___ Given data ___

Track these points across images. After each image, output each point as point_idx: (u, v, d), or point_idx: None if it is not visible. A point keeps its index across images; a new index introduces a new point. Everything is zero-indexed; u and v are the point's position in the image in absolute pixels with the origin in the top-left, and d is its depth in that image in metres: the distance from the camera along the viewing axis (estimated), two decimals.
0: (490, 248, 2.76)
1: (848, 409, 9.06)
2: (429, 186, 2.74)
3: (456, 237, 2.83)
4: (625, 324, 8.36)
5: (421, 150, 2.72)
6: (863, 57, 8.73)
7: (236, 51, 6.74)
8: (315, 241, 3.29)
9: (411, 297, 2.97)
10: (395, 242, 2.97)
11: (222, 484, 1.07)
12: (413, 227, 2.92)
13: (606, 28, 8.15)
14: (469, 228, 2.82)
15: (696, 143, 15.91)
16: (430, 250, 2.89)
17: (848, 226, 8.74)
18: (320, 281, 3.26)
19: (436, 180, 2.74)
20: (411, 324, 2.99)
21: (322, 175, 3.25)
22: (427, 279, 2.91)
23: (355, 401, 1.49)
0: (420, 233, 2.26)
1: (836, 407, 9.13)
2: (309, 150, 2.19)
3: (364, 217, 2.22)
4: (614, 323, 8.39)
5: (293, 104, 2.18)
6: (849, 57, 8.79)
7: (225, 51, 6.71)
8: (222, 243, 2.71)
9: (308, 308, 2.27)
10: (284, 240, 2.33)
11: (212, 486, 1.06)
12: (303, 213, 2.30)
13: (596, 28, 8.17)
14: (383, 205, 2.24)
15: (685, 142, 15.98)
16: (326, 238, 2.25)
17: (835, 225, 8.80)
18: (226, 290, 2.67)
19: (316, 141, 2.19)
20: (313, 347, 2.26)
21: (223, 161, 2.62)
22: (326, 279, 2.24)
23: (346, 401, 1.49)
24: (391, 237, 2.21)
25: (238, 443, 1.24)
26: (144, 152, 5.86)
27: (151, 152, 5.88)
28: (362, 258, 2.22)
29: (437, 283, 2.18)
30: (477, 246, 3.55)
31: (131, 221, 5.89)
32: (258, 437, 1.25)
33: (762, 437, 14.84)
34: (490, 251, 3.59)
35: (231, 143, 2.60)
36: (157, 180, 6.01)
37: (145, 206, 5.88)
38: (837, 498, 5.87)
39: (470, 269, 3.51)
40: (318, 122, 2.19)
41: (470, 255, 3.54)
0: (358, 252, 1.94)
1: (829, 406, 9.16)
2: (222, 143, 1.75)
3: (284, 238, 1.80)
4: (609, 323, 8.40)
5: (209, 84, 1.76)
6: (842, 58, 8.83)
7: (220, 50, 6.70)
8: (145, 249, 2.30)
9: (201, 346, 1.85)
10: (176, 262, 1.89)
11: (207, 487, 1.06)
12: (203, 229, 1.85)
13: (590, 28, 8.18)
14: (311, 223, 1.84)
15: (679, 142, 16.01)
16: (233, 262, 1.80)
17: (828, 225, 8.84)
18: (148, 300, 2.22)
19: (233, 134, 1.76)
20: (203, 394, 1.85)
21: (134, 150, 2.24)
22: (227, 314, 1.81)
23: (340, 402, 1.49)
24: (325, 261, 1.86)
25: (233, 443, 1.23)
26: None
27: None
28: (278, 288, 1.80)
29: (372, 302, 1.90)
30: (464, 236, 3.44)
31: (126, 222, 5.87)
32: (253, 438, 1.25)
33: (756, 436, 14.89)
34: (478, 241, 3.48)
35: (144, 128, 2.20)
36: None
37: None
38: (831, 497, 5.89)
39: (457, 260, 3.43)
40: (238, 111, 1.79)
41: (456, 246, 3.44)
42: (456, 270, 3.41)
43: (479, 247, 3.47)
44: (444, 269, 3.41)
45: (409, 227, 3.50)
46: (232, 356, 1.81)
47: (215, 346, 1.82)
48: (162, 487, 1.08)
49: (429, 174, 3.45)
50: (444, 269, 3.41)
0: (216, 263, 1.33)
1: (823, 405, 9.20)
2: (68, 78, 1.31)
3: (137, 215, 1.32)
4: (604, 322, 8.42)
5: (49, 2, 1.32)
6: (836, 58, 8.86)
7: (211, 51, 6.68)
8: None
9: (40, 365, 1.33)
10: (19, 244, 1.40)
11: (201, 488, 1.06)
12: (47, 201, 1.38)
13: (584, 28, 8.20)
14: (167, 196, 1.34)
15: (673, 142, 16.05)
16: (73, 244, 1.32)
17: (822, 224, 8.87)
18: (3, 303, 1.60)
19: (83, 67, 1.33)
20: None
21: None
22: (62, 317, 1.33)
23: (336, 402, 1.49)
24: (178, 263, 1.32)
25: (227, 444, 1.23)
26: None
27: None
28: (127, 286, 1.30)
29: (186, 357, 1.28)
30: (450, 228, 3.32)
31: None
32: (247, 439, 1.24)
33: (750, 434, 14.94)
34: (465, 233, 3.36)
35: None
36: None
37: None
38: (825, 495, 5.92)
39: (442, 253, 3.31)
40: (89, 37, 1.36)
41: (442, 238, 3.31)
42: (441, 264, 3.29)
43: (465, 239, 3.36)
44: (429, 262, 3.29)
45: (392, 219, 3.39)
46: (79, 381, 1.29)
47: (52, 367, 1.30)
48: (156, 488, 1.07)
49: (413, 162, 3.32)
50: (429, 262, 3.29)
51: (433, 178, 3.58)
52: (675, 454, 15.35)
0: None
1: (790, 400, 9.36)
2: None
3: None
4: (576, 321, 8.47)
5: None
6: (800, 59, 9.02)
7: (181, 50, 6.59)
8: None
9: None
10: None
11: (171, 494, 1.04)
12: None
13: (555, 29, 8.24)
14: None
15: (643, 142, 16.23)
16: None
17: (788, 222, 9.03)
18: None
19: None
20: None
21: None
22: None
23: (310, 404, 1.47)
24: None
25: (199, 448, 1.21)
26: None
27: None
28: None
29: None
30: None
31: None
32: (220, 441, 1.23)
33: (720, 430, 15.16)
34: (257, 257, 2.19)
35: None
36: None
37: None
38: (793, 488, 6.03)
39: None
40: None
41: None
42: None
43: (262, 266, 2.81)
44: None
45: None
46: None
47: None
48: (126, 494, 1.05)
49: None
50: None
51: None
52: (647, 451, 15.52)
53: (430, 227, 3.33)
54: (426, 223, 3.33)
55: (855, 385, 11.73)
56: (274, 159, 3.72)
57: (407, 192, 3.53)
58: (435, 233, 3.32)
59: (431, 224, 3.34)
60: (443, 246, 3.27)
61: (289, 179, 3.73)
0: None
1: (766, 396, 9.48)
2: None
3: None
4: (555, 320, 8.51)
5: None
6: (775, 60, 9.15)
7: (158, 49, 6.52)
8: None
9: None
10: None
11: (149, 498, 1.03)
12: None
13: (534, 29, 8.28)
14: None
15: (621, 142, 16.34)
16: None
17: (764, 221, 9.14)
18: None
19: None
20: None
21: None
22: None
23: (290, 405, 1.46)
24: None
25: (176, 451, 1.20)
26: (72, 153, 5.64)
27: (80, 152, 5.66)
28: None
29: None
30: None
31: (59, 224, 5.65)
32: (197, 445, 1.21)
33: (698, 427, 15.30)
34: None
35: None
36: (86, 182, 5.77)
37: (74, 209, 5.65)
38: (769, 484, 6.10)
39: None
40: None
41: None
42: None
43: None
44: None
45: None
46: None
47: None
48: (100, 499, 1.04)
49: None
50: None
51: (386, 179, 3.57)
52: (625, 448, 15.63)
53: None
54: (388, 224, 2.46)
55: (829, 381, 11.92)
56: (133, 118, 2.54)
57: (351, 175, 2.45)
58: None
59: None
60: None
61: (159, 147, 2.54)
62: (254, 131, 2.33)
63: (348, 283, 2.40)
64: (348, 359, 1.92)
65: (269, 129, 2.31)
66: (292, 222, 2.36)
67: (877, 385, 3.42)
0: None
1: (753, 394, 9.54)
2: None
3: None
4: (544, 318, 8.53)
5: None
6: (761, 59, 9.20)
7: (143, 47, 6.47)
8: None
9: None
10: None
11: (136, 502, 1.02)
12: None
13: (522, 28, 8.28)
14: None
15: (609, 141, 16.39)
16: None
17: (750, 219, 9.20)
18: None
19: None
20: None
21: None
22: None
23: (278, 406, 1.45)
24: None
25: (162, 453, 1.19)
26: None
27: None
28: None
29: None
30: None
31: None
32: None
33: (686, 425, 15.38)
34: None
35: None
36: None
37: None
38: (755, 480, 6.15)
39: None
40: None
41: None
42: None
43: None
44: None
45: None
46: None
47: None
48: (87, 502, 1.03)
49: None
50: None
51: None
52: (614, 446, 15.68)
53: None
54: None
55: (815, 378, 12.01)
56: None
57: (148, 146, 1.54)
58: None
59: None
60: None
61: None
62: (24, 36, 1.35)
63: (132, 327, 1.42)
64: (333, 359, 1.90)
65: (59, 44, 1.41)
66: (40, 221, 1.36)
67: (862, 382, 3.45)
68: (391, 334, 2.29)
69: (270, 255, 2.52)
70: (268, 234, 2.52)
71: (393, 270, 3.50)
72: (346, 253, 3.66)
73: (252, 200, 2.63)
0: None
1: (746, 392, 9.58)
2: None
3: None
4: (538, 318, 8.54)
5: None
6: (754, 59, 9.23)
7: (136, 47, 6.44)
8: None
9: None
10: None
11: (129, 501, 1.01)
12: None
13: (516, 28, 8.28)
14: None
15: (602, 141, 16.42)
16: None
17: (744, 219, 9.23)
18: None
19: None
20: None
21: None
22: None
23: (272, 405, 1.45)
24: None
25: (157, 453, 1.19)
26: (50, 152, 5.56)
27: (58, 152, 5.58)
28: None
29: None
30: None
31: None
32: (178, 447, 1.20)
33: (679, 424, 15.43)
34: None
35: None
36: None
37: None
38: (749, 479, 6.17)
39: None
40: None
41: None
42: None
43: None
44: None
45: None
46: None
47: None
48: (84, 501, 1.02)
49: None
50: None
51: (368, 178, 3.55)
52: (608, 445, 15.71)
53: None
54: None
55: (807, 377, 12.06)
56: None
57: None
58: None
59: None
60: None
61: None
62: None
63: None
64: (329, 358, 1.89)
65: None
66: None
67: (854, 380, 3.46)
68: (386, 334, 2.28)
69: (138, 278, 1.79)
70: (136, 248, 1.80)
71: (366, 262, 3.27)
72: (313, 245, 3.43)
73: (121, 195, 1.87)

___

**Required action**
Output the lines above exactly, but only those between the line holding "30: (477, 246, 3.55)" and the line holding "40: (318, 122, 2.19)", inclusive.

**Expected answer**
30: (477, 246, 3.55)
31: (131, 221, 5.89)
32: (258, 437, 1.25)
33: (762, 437, 14.84)
34: (490, 251, 3.59)
35: (231, 143, 2.60)
36: (157, 180, 6.01)
37: (145, 206, 5.88)
38: (837, 498, 5.87)
39: (470, 269, 3.51)
40: (318, 122, 2.19)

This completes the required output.